## Goal of the exercise
Copy out every one of the records below line by line, keeping each field name and value unchanged.
[BEGIN Exercise material]
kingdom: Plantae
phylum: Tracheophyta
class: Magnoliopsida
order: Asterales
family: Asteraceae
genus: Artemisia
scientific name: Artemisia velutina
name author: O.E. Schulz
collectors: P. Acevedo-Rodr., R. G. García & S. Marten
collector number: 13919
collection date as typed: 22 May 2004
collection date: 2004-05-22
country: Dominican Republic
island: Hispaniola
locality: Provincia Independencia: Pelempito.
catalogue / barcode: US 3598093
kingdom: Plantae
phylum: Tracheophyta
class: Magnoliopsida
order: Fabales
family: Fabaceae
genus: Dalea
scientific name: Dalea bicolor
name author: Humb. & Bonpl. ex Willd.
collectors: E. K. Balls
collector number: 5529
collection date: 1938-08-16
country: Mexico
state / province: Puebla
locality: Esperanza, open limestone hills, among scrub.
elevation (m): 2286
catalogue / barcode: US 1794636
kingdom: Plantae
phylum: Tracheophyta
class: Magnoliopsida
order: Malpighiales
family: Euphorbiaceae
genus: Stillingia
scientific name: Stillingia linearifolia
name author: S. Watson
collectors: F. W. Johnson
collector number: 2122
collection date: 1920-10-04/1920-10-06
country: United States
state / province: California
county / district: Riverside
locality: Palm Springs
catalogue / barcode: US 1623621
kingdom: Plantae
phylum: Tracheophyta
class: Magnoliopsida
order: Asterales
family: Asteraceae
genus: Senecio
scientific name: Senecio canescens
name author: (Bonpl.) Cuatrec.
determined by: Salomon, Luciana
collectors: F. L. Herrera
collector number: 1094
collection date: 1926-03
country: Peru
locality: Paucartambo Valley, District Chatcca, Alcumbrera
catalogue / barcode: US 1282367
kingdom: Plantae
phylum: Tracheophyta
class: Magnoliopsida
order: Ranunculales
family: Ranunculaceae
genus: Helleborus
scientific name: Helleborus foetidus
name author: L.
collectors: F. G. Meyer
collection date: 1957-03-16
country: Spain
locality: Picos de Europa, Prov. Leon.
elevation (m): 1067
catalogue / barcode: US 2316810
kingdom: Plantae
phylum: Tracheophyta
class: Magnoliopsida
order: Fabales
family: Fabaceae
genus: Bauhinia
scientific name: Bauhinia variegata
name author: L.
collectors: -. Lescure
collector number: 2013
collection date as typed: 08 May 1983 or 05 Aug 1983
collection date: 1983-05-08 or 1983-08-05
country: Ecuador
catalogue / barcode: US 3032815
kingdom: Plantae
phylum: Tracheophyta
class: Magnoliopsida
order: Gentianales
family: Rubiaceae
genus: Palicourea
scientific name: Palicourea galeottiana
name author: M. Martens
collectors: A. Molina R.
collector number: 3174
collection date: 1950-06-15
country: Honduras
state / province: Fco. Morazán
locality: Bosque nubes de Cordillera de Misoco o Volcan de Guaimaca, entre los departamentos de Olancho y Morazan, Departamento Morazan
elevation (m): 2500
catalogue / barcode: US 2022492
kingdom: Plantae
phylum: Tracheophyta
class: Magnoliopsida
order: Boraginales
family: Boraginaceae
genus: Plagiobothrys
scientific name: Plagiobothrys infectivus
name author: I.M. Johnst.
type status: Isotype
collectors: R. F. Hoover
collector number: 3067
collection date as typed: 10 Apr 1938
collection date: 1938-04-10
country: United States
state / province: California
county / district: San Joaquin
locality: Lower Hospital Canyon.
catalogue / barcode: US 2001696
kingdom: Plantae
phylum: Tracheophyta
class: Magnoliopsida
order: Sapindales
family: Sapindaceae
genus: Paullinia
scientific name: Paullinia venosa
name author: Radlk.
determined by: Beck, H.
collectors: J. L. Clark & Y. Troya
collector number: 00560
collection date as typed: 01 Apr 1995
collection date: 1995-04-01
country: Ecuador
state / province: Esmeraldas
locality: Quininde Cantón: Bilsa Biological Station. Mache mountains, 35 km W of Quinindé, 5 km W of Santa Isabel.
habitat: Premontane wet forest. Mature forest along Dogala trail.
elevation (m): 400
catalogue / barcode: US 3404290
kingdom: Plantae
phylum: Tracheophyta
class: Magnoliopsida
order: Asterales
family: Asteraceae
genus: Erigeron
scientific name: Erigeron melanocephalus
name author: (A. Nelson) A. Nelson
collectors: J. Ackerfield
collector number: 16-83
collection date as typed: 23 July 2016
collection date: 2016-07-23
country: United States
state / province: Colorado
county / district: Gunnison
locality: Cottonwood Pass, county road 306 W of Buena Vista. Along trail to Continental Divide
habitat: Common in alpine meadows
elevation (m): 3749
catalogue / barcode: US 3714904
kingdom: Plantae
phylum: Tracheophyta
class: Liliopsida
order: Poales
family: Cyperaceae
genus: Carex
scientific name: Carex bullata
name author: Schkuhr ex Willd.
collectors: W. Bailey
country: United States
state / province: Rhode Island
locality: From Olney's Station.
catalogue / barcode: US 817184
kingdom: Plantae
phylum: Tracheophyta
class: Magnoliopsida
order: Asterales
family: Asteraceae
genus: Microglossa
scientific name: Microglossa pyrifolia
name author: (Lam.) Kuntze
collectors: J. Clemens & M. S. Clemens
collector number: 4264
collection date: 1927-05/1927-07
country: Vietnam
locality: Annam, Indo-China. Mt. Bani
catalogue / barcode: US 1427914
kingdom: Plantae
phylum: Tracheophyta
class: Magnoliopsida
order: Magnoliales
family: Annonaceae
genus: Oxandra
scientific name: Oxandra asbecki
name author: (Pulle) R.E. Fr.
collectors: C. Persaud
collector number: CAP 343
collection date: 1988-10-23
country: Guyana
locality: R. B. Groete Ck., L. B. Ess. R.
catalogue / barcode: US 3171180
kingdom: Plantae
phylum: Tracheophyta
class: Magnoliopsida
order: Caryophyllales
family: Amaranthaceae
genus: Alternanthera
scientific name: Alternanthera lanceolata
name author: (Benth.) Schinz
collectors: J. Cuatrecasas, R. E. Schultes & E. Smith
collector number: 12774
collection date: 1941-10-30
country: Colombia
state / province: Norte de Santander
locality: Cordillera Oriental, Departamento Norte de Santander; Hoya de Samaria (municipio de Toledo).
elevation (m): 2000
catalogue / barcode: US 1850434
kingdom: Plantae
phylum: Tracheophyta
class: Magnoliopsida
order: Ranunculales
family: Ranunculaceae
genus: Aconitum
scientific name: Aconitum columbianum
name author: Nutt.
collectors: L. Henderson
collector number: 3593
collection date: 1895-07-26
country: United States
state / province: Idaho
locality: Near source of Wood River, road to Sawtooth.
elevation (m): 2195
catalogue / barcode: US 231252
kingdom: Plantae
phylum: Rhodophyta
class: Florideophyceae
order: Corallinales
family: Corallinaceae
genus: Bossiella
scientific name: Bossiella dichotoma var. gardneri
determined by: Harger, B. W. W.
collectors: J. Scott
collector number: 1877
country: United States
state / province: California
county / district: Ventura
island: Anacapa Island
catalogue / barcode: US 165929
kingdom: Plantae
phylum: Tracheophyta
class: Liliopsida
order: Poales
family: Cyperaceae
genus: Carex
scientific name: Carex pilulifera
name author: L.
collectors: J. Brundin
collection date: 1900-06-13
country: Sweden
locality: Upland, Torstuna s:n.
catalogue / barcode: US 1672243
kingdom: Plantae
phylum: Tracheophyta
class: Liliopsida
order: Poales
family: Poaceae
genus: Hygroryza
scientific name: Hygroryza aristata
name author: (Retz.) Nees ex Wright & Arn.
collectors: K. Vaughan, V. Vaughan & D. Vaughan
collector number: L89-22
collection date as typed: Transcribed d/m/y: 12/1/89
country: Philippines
[END Exercise material]
## Task output
kingdom: Plantae
phylum: Tracheophyta
class: Magnoliopsida
order: Asterales
family: Asteraceae
genus: Artemisia
scientific name: Artemisia velutina
name author: O.E. Schulz
collectors: P. Acevedo-Rodr., R. G. García & S. Marten
collector number: 13919
collection date as typed: 22 May 2004
collection date: 2004-05-22
country: Dominican Republic
island: Hispaniola
locality: Provincia Independencia: Pelempito.
catalogue / barcode: US 3598093
kingdom: Plantae
phylum: Tracheophyta
class: Magnoliopsida
order: Fabales
family: Fabaceae
genus: Dalea
scientific name: Dalea bicolor
name author: Humb. & Bonpl. ex Willd.
collectors: E. K. Balls
collector number: 5529
collection date: 1938-08-16
country: Mexico
state / province: Puebla
locality: Esperanza, open limestone hills, among scrub.
elevation (m): 2286
catalogue / barcode: US 1794636
kingdom: Plantae
phylum: Tracheophyta
class: Magnoliopsida
order: Malpighiales
family: Euphorbiaceae
genus: Stillingia
scientific name: Stillingia linearifolia
name author: S. Watson
collectors: F. W. Johnson
collector number: 2122
collection date: 1920-10-04/1920-10-06
country: United States
state / province: California
county / district: Riverside
locality: Palm Springs
catalogue / barcode: US 1623621
kingdom: Plantae
phylum: Tracheophyta
class: Magnoliopsida
order: Asterales
family: Asteraceae
genus: Senecio
scientific name: Senecio canescens
name author: (Bonpl.) Cuatrec.
determined by: Salomon, Luciana
collectors: F. L. Herrera
collector number: 1094
collection date: 1926-03
country: Peru
locality: Paucartambo Valley, District Chatcca, Alcumbrera
catalogue / barcode: US 1282367
kingdom: Plantae
phylum: Tracheophyta
class: Magnoliopsida
order: Ranunculales
family: Ranunculaceae
genus: Helleborus
scientific name: Helleborus foetidus
name author: L.
collectors: F. G. Meyer
collection date: 1957-03-16
country: Spain
locality: Picos de Europa, Prov. Leon.
elevation (m): 1067
catalogue / barcode: US 2316810
kingdom: Plantae
phylum: Tracheophyta
class: Magnoliopsida
order: Fabales
family: Fabaceae
genus: Bauhinia
scientific name: Bauhinia variegata
name author: L.
collectors: -. Lescure
collector number: 2013
collection date as typed: 08 May 1983 or 05 Aug 1983
collection date: 1983-05-08 or 1983-08-05
country: Ecuador
catalogue / barcode: US 3032815
kingdom: Plantae
phylum: Tracheophyta
class: Magnoliopsida
order: Gentianales
family: Rubiaceae
genus: Palicourea
scientific name: Palicourea galeottiana
name author: M. Martens
collectors: A. Molina R.
collector number: 3174
collection date: 1950-06-15
country: Honduras
state / province: Fco. Morazán
locality: Bosque nubes de Cordillera de Misoco o Volcan de Guaimaca, entre los departamentos de Olancho y Morazan, Departamento Morazan
elevation (m): 2500
catalogue / barcode: US 2022492
kingdom: Plantae
phylum: Tracheophyta
class: Magnoliopsida
order: Boraginales
family: Boraginaceae
genus: Plagiobothrys
scientific name: Plagiobothrys infectivus
name author: I.M. Johnst.
type status: Isotype
collectors: R. F. Hoover
collector number: 3067
collection date as typed: 10 Apr 1938
collection date: 1938-04-10
country: United States
state / province: California
county / district: San Joaquin
locality: Lower Hospital Canyon.
catalogue / barcode: US 2001696
kingdom: Plantae
phylum: Tracheophyta
class: Magnoliopsida
order: Sapindales
family: Sapindaceae
genus: Paullinia
scientific name: Paullinia venosa
name author: Radlk.
determined by: Beck, H.
collectors: J. L. Clark & Y. Troya
collector number: 00560
collection date as typed: 01 Apr 1995
collection date: 1995-04-01
country: Ecuador
state / province: Esmeraldas
locality: Quininde Cantón: Bilsa Biological Station. Mache mountains, 35 km W of Quinindé, 5 km W of Santa Isabel.
habitat: Premontane wet forest. Mature forest along Dogala trail.
elevation (m): 400
catalogue / barcode: US 3404290
kingdom: Plantae
phylum: Tracheophyta
class: Magnoliopsida
order: Asterales
family: Asteraceae
genus: Erigeron
scientific name: Erigeron melanocephalus
name author: (A. Nelson) A. Nelson
collectors: J. Ackerfield
collector number: 16-83
collection date as typed: 23 July 2016
collection date: 2016-07-23
country: United States
state / province: Colorado
county / district: Gunnison
locality: Cottonwood Pass, county road 306 W of Buena Vista. Along trail to Continental Divide
habitat: Common in alpine meadows
elevation (m): 3749
catalogue / barcode: US 3714904
kingdom: Plantae
phylum: Tracheophyta
class: Liliopsida
order: Poales
family: Cyperaceae
genus: Carex
scientific name: Carex bullata
name author: Schkuhr ex Willd.
collectors: W. Bailey
country: United States
state / province: Rhode Island
locality: From Olney's Station.
catalogue / barcode: US 817184
kingdom: Plantae
phylum: Tracheophyta
class: Magnoliopsida
order: Asterales
family: Asteraceae
genus: Microglossa
scientific name: Microglossa pyrifolia
name author: (Lam.) Kuntze
collectors: J. Clemens & M. S. Clemens
collector number: 4264
collection date: 1927-05/1927-07
country: Vietnam
locality: Annam, Indo-China. Mt. Bani
catalogue / barcode: US 1427914
kingdom: Plantae
phylum: Tracheophyta
class: Magnoliopsida
order: Magnoliales
family: Annonaceae
genus: Oxandra
scientific name: Oxandra asbecki
name author: (Pulle) R.E. Fr.
collectors: C. Persaud
collector number: CAP 343
collection date: 1988-10-23
country: Guyana
locality: R. B. Groete Ck., L. B. Ess. R.
catalogue / barcode: US 3171180
kingdom: Plantae
phylum: Tracheophyta
class: Magnoliopsida
order: Caryophyllales
family: Amaranthaceae
genus: Alternanthera
scientific name: Alternanthera lanceolata
name author: (Benth.) Schinz
collectors: J. Cuatrecasas, R. E. Schultes & E. Smith
collector number: 12774
collection date: 1941-10-30
country: Colombia
state / province: Norte de Santander
locality: Cordillera Oriental, Departamento Norte de Santander; Hoya de Samaria (municipio de Toledo).
elevation (m): 2000
catalogue / barcode: US 1850434
kingdom: Plantae
phylum: Tracheophyta
class: Magnoliopsida
order: Ranunculales
family: Ranunculaceae
genus: Aconitum
scientific name: Aconitum columbianum
name author: Nutt.
collectors: L. Henderson
collector number: 3593
collection date: 1895-07-26
country: United States
state / province: Idaho
locality: Near source of Wood River, road to Sawtooth.
elevation (m): 2195
catalogue / barcode: US 231252
kingdom: Plantae
phylum: Rhodophyta
class: Florideophyceae
order: Corallinales
family: Corallinaceae
genus: Bossiella
scientific name: Bossiella dichotoma var. gardneri
determined by: Harger, B. W. W.
collectors: J. Scott
collector number: 1877
country: United States
state / province: California
county / district: Ventura
island: Anacapa Island
catalogue / barcode: US 165929
kingdom: Plantae
phylum: Tracheophyta
class: Liliopsida
order: Poales
family: Cyperaceae
genus: Carex
scientific name: Carex pilulifera
name author: L.
collectors: J. Brundin
collection date: 1900-06-13
country: Sweden
locality: Upland, Torstuna s:n.
catalogue / barcode: US 1672243
kingdom: Plantae
phylum: Tracheophyta
class: Liliopsida
order: Poales
family: Poaceae
genus: Hygroryza
scientific name: Hygroryza aristata
name author: (Retz.) Nees ex Wright & Arn.
collectors: K. Vaughan, V. Vaughan & D. Vaughan
collector number: L89-22
collection date as typed: Transcribed d/m/y: 12/1/89
country: Philippines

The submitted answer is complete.